Nino dans la nuitNino (le narrateur) est un beau gosse des banlieues. Il n’aime pas le travail bête et répétitif, préfère la fête et vit de petits larcins, de débrouilles et de petites magouilles. Il est fou amoureux de Lale avec qui il s’installe, ce qui ne l’empêche pas de faire de grosses bêtises, car il a un problème : il ne sait pas dire non à la drogue. Tandis que Lale n’en consomme que modérément, lui ne connaît pas ses limites. Il ignore même les avertissements de son meilleur ami d’enfance Malek qui n’est lui-même pas un ange et qui l’a plusieurs fois sorti de délicates situations.

« Nino il va falloir que tu changes des choses sinon ça va mal finir. Tu peux pas avoir de la chance à chaque fois. Si j’étais toi j’arrêterais tout, tu sais pas gérer et c’est drôle pour personne, calme-toi un peu et réfléchis, merde ! ». [p. 134]

Nino sait par ailleurs très bien qu’il est sur la mauvaise voie, que ses combines sont foireuses et à la longue ne mène à rien d’autre que de nouveaux ennuis. Au moins par amour pour Lale, il tente de se relever, de sortir de son trou, essaie de monter les escaliers, mais rate à chaque fois une marche et se retrouve encore plus bas. Nino est un drogué, un paumé, un fantaisiste très imaginatif qui capte beaucoup de sympathie.

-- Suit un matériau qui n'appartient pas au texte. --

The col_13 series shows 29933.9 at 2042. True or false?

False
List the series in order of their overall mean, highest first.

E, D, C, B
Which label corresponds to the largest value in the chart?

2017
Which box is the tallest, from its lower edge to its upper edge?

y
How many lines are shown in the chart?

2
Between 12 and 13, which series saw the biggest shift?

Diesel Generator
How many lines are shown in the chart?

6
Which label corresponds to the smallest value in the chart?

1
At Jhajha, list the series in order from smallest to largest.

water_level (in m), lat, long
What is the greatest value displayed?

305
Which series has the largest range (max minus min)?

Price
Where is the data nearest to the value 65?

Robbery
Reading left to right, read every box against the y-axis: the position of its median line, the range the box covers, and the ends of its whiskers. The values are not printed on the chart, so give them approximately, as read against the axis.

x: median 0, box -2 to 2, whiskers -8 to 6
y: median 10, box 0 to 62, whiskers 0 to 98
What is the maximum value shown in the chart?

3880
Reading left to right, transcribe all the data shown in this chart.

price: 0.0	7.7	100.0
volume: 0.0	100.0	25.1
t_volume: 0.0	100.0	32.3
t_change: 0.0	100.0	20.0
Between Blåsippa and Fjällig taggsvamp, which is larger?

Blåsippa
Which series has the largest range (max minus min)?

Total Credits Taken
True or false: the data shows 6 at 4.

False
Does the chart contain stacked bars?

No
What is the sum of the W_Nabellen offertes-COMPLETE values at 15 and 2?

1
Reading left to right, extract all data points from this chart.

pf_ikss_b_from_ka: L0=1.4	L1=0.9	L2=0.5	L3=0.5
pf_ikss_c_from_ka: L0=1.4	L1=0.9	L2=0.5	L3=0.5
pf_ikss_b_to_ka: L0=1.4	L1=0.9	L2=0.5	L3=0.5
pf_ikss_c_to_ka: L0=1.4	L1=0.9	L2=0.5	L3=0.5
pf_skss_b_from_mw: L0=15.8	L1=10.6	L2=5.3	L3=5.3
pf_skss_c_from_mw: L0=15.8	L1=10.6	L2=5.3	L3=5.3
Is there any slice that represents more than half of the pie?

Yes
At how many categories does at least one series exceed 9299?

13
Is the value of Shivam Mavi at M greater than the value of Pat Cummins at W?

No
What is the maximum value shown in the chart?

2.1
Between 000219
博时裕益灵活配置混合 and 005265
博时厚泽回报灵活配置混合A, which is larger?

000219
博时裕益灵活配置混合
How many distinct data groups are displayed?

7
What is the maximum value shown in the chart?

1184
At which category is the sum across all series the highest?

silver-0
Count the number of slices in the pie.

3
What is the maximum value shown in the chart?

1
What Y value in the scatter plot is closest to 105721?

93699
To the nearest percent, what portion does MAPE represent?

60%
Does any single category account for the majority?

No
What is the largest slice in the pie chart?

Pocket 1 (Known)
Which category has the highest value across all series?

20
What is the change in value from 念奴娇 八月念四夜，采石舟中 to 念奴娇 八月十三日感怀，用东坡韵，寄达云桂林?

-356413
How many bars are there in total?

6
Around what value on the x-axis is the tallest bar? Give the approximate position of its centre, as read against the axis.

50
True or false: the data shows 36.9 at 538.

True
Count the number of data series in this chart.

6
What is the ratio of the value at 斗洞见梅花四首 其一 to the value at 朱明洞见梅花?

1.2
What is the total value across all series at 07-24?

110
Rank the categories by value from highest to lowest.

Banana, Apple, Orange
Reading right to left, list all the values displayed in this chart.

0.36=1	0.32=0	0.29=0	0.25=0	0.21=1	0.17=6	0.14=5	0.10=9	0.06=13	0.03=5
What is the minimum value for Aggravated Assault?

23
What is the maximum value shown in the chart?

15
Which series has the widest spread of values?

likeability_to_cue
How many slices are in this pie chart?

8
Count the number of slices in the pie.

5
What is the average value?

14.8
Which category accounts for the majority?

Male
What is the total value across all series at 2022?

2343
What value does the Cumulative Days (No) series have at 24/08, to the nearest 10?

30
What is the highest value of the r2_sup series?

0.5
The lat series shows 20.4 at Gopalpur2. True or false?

Tantôt poétique dans son exaltation, tantôt violent dans sa déprime, le lecteur suit Nino comme s’il était à côté de lui, tremble pour et avec lui, et voudrait lui dire : « Arrête Nino ! Arrête ! ».

Le texte de ce roman écrit à quatre mains colle admirablement dans son style aux personnages et à la situation. L’état euphorique ou dépressif dans lequel sombre Nino est remarquablement retransmis.

Dans un registre semblable Nino dans la nuit rappelle l’excellent Demain Berlin de Oscar Coop-Phane, mais en encore mieux.

La dernière remarque concerne l’excellente qualité d'impression de ce livre chez les éditions Allia.